See if you are eligible for a 0% purchase credit card such as the Tesco Clubcard Credit Card for purchases, which is currently offering an interest-free period of 16 months. This means you won’t be hit by interest charges on purchases made in the first 16 months of having the credit card.
As long as you manage to pay off your Christmas expenditure by the time the 16 months run out, you won’t have to pay any interest. Any balance that’s on the card after this period will attract an interest rate of 16.9%.
But you still need to stick to your budget even if you’re going to put your spending on the card and you ideally want to have cleared the balance within 12 months otherwise you may find yourself still paying for Christmas 2012 by December 2013. With this in mind, only borrow what you can afford to pay off within this period or earlier.
3. Keep an eye on the price tag
London-born singer Jessie J famously told everyone to “forget about the price tag” in her chart-topping single Price Tag, which also had the line “it’s not about the money, money, money…”

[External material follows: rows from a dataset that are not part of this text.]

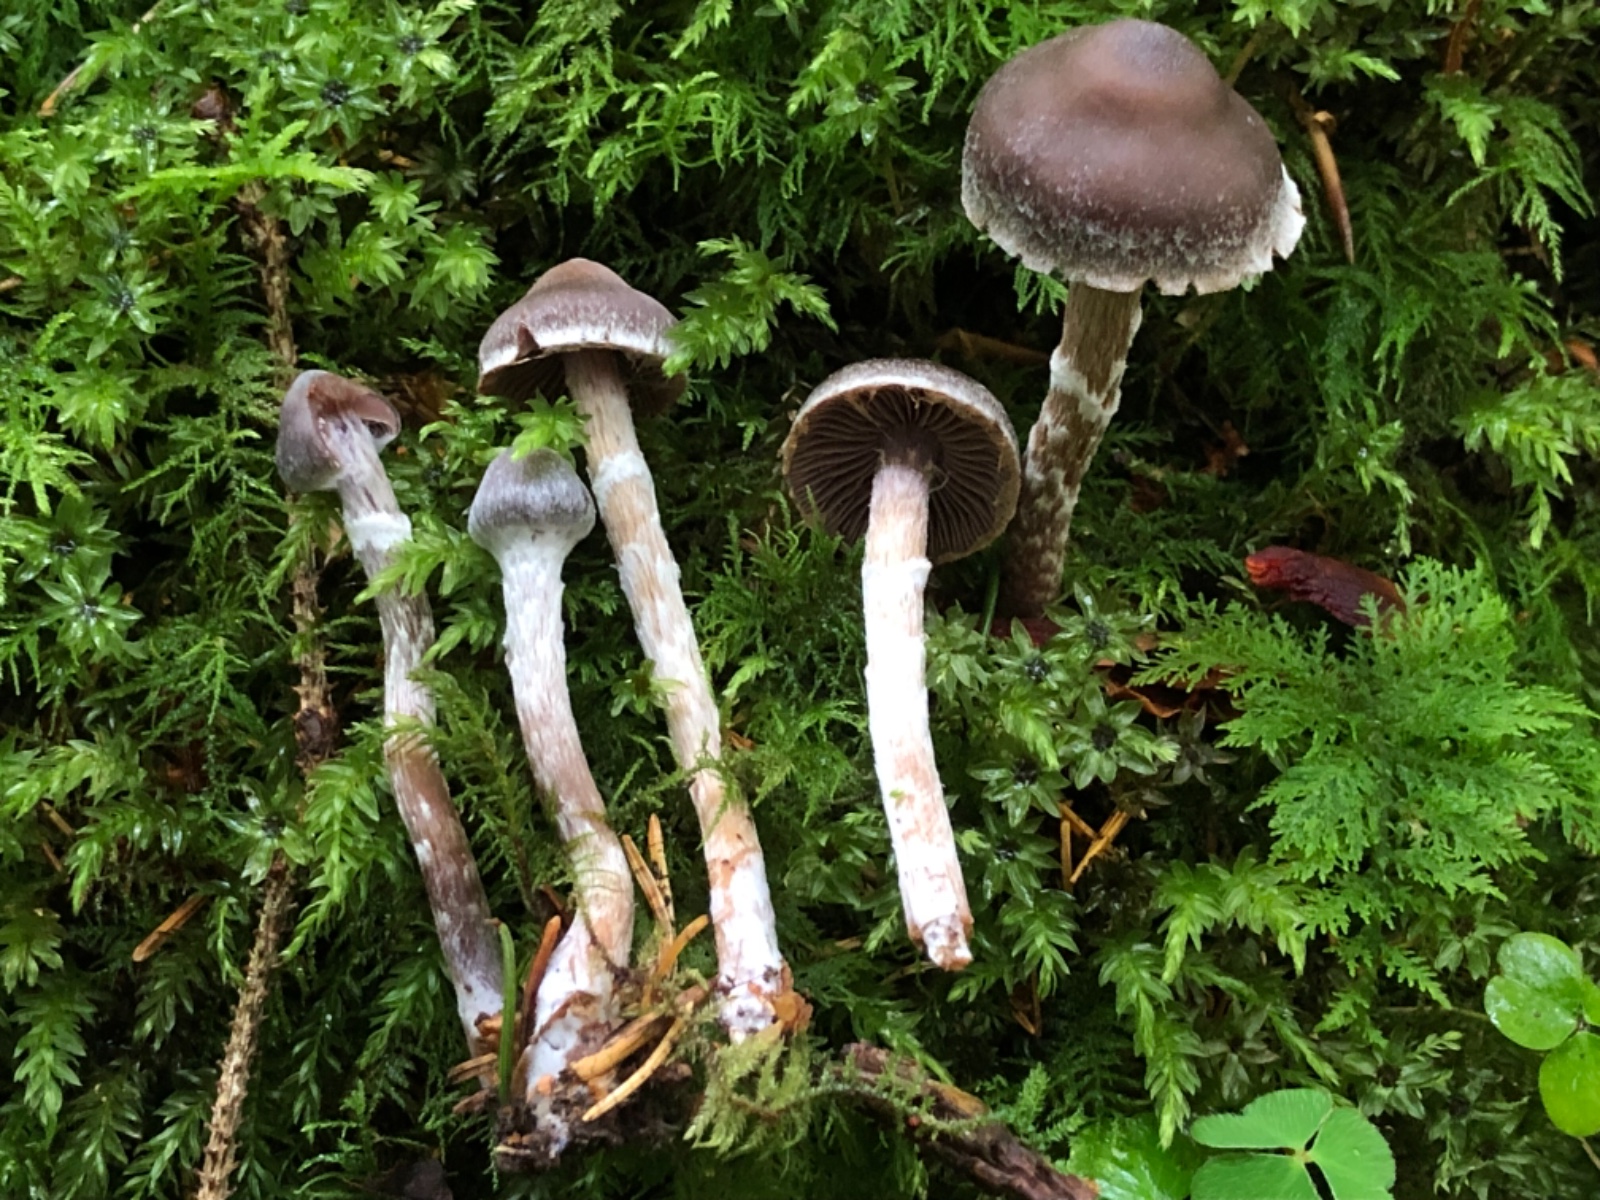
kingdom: Fungi
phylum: Basidiomycota
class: Agaricomycetes
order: Agaricales
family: Cortinariaceae
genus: Cortinarius
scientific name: Cortinarius flabellus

Do this and you will quickly realise it’s all about the money as you will have run out of it before you fulfil your Christmas shopping list. You need to keep a keen eye on the cost of every single item you buy and try as much as possible to pay the least amount of money for it.
It can be a bit daunting sticking to this principle if you’re shopping on the high street as comparing prices can be very tricky. But you can solve this problem by going online instead.
Virtually every retailer has an online presence nowadays and, incidentally, many of them will usually offer cheaper prices on the internet than they do in their stores. What’s more, you may be able to use a voucher code to slice money off your bill and you can also use a cashback website such as Quidco or TopCashBack which allows you to earn money back as you spend.
Comparing prices is nearly always worthwhile, so ensure you do this if you want to stay within your budget. Read our feature on five ways to save hundreds of pounds shopping online for more ideas.
4. Consider free gifts
Controversial, I know, but it’s the thought that counts, isn’t it? There are thousands of free items that can make very good Christmas gifts on websites such as Smart Free Stuff and other forums that provide similarly complimentary or pre-owned items such as Freecycle and freegle.
Some of these items are brand new or unwanted and rather than letting them gather dust in forgotten drawers or at the bottom of the wardrobe, their owners choose to make them available to those who can make use of them, so why not take advantage?
Everything from clothes to books and cosmetic items can be found on such forums, so it may be worth checking them out. Just because something was bought in a charity shop, for example, doesn’t make it a lesser gift.
“Yule tide can be an expensive time and it’s easy to get swept up in the festivities and spirit of spending,” concludes Mr Mountford, who adds: “There’s still plenty of time ahead to make a budget and stick to it, to avoid spending more than planned.”